Task to complete:
Here the job is to transcribe the data exactly while omitting the images.

Data provided:
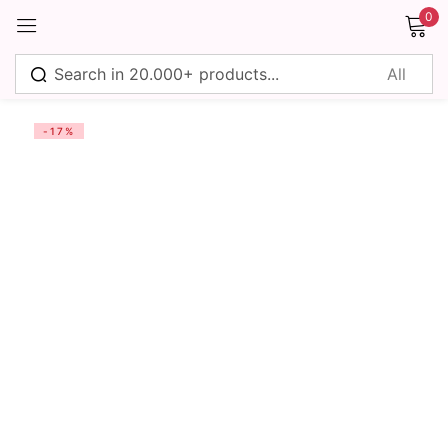
0
Sign in
-17%
Remember me
Lost password?
Log in
Create an account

Finished task:
0
Sign in
-17%
Remember me
Lost password?
Log in
Create an account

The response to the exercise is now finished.